Desde os primórdios da humanidade, quando o ser humano ainda vivia em pequenas comunidades nômades, a necessidade de estabelecer regras era uma questão de sobrevivência. As tribos caçadoras já possuíam normas para dividir o alimento, organizar a caça, proteger os mais frágeis e punir aqueles que colocavam o grupo em risco. Sem regras, o caos e a violência teriam dominado.
Com o passar do tempo, à medida que as relações humanas se tornaram mais complexas, a simples boa vontade deixou de ser suficiente. Surgiu, então, a necessidade de um poder central. Assim nasceram as primeiras formas de Estado: o faraó no Egito, o imperador em Roma, o rei na Idade Média. Todos, de algum modo, representavam a ideia fundamental de que a convivência civilizada só é possível quando há regras claras e uma força legítima para fazê-las valer.
Ao longo da história, a humanidade conviveu com leis justas e abusivas, mas foi o respeito às regras que manteve a sociedade organizada e distante do caos. Hoje, o desafio não é a falta de leis, e sim o desprezo por elas: a cultura do “jeitinho” e a arrogância de quem se julga acima das normas corroem silenciosamente a vida em comum. Muitos veem as regras como um obstáculo e acreditam que a fiscalização é apenas para os outros, revelando um individualismo perigoso que enfraquece a coletividade e transforma o descumprimento da lei em um ato de egoísmo travestido de esperteza.

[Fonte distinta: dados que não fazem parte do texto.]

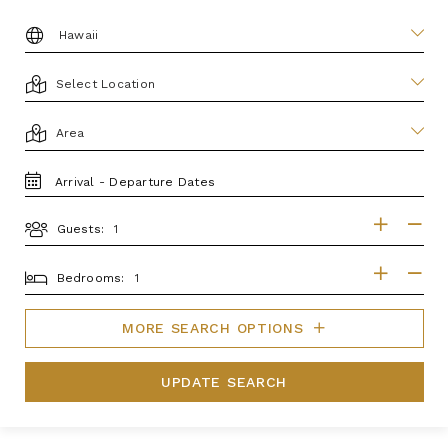
DESTINATION:
LOCATION
AREA
TRAVEL
DATES
Guests:
GUESTS
BEDROOMS
Bedrooms:
MORE SEARCH OPTIONS
UPDATE SEARCH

Um exemplo claro e cotidiano dessa mentalidade está nas construções irregulares. Quantas edificações são erguidas sem qualquer aprovação dos órgãos competentes? Quantos imóveis são levantados sem um profissional ter sequer vistoriado o terreno ou assumido a responsabilidade técnica? É possível imaginar uma casa, um barracão industrial ou um prédio comercial surgindo sem projeto, sem licença e sem acompanhamento profissional? O mais alarmante é que não se trata apenas de pequenas construções ou moradias humildes, mas, muitas vezes, de verdadeiros palacetes, galpões imensos e obras que chamam atenção até do mais distraído observador.

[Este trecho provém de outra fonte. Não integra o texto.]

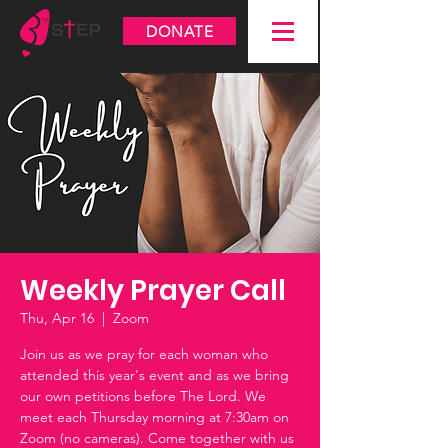
DONATE
Weekly Prayer Call
Thu, Apr 16
  |  
Zoom
Join us as we pray for each woman who
attended this year's event and as we bring
our own petitions before The Lord. We
meet each Thursday morning at 7:30am on
Zoom (no cameras). Come together with us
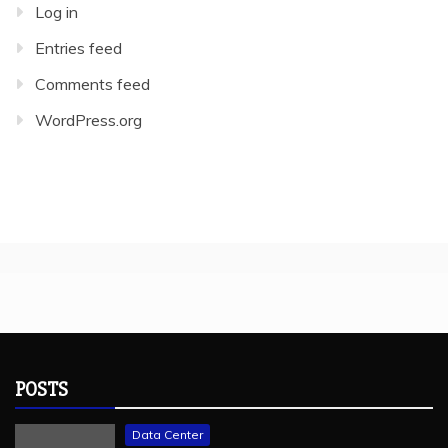
Log in
Entries feed
Comments feed
WordPress.org
POSTS
Data Center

Toda construção, por menor que seja, deveria exibir uma placa de identificação com o nome dos proprietários, dos responsáveis técnicos, do número da licença e das autorizações emitidas pelo poder público. O não cumprimento dessa exigência simples pode abrir espaço para tragédias futuras. O que acontece quando um muro desaba? Quando uma laje cede? Quando um incêndio se propaga em um prédio sem estrutura adequada? A quem recorrer, se nem sequer há um profissional identificado responsável pela execução?

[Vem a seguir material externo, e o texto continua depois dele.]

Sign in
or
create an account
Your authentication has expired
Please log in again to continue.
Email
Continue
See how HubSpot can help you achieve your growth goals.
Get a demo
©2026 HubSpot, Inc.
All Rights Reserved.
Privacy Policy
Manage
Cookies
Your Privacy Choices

Uma cidade que fecha os olhos para esse tipo de prática acaba se acostumando ao desrespeito e, quando a lei passa a ser tratada como mera sugestão, o resultado inevitável é a desordem. Não existe progresso sustentável sem responsabilidade coletiva. As normas não são caprichos burocráticos, mas os alicerces que sustentam a segurança, a justiça e a igualdade de tratamento entre todos.
Cabe a cada cidadão observar o entorno, questionar, denunciar. Ao ver uma obra nova, pergunte-se: será que essa construção tem aprovação? Existe um engenheiro responsável? Há segurança para quem passa por ali? Se a resposta for negativa, não hesite em comunicar às autoridades. O silêncio diante da ilegalidade é a cumplicidade disfarçada de indiferença. E uma cidade que tolera a desordem, cedo ou tarde, paga o preço em tragédias, desvalorização e perda de credibilidade. A lei não é o problema, ela deve ser a solução. O que nos falta, muitas vezes, é coragem moral para cumpri-la e exigir que os outros também o façam.